YOUR GOAL:
In the text about visiting the leprosy colonies, copy the words from "Humble Crumble" up to and including "with my jewels....".

EXTRACTED TEXT:
Humble Crumble
Writing about our visits to the leprosy colonies and the leprosy street projects is tricky. How to not sound all humble bumble with the good works of going round visiting and trying to find out all the ways in which folk need help. I imagine it was a trial for Mother Teresa.... When we were reviewing and editing all the video footage that was to go into the final cut of a short film, there was classic minute of me sitting hunkered down on the ground talking with an elderly lady. Our hands are entwined. Her fingers are bent and her skin broken and bleeding but my diamond rings are flashing rainbow-like on my first world white hands. It was cringing to see - I clearly asked not to be in any footage but here I am gleaming with my jewels....

AVAILABLE DATA:
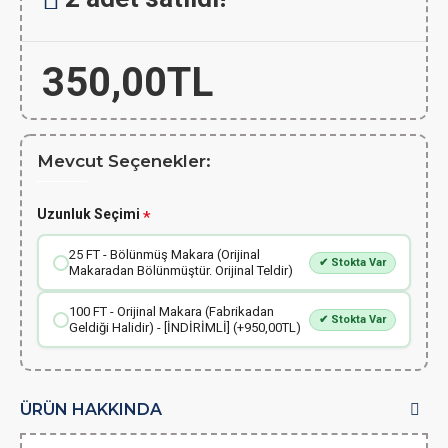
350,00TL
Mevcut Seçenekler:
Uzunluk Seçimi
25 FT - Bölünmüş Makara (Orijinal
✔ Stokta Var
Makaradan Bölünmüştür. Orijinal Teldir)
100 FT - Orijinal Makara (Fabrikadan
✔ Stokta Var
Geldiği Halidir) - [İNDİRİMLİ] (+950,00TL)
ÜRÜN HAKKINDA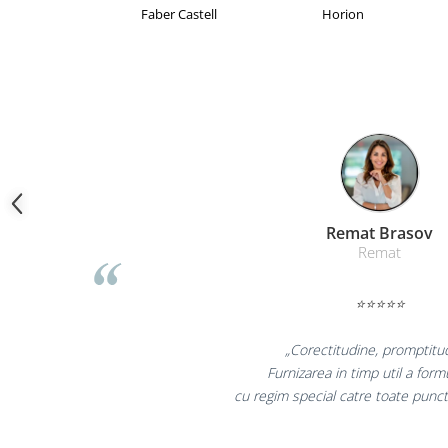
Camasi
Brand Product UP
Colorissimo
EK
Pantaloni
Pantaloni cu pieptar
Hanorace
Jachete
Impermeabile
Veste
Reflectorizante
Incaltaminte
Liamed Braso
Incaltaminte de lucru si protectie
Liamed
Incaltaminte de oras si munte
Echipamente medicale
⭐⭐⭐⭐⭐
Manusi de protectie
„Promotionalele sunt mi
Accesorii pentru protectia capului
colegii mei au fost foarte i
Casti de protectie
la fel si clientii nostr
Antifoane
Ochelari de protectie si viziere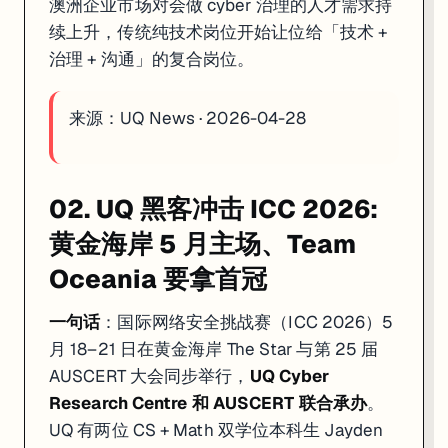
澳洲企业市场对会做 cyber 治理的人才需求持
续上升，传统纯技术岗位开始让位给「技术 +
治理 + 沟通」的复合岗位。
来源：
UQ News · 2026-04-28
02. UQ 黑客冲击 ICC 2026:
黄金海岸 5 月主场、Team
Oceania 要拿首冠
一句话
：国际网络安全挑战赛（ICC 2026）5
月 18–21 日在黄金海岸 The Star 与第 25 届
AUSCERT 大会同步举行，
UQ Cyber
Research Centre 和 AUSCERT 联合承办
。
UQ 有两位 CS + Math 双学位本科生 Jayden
--
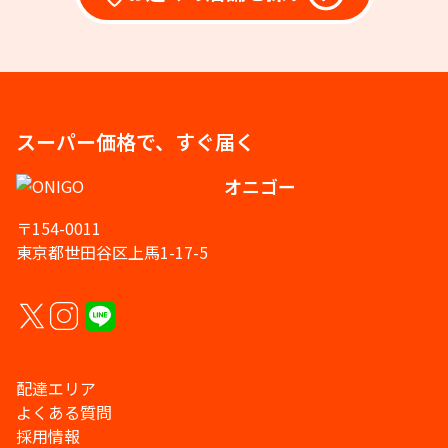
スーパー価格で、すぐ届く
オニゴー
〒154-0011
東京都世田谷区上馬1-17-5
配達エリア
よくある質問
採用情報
* * *
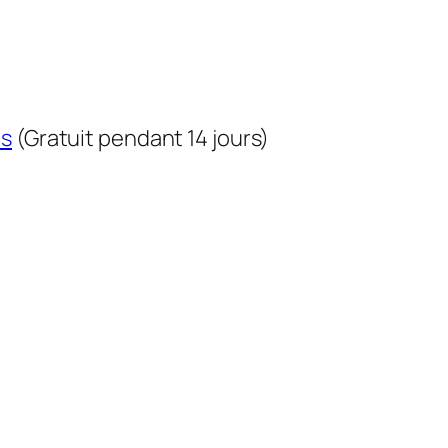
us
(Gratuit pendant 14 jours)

YOUR RESPONSE:
Humble Crumble
Writing about our visits to the leprosy colonies and the leprosy street projects is tricky. How to not sound all humble bumble with the good works of going round visiting and trying to find out all the ways in which folk need help. I imagine it was a trial for Mother Teresa.... When we were reviewing and editing all the video footage that was to go into the final cut of a short film, there was classic minute of me sitting hunkered down on the ground talking with an elderly lady. Our hands are entwined. Her fingers are bent and her skin broken and bleeding but my diamond rings are flashing rainbow-like on my first world white hands. It was cringing to see - I clearly asked not to be in any footage but here I am gleaming with my jewels....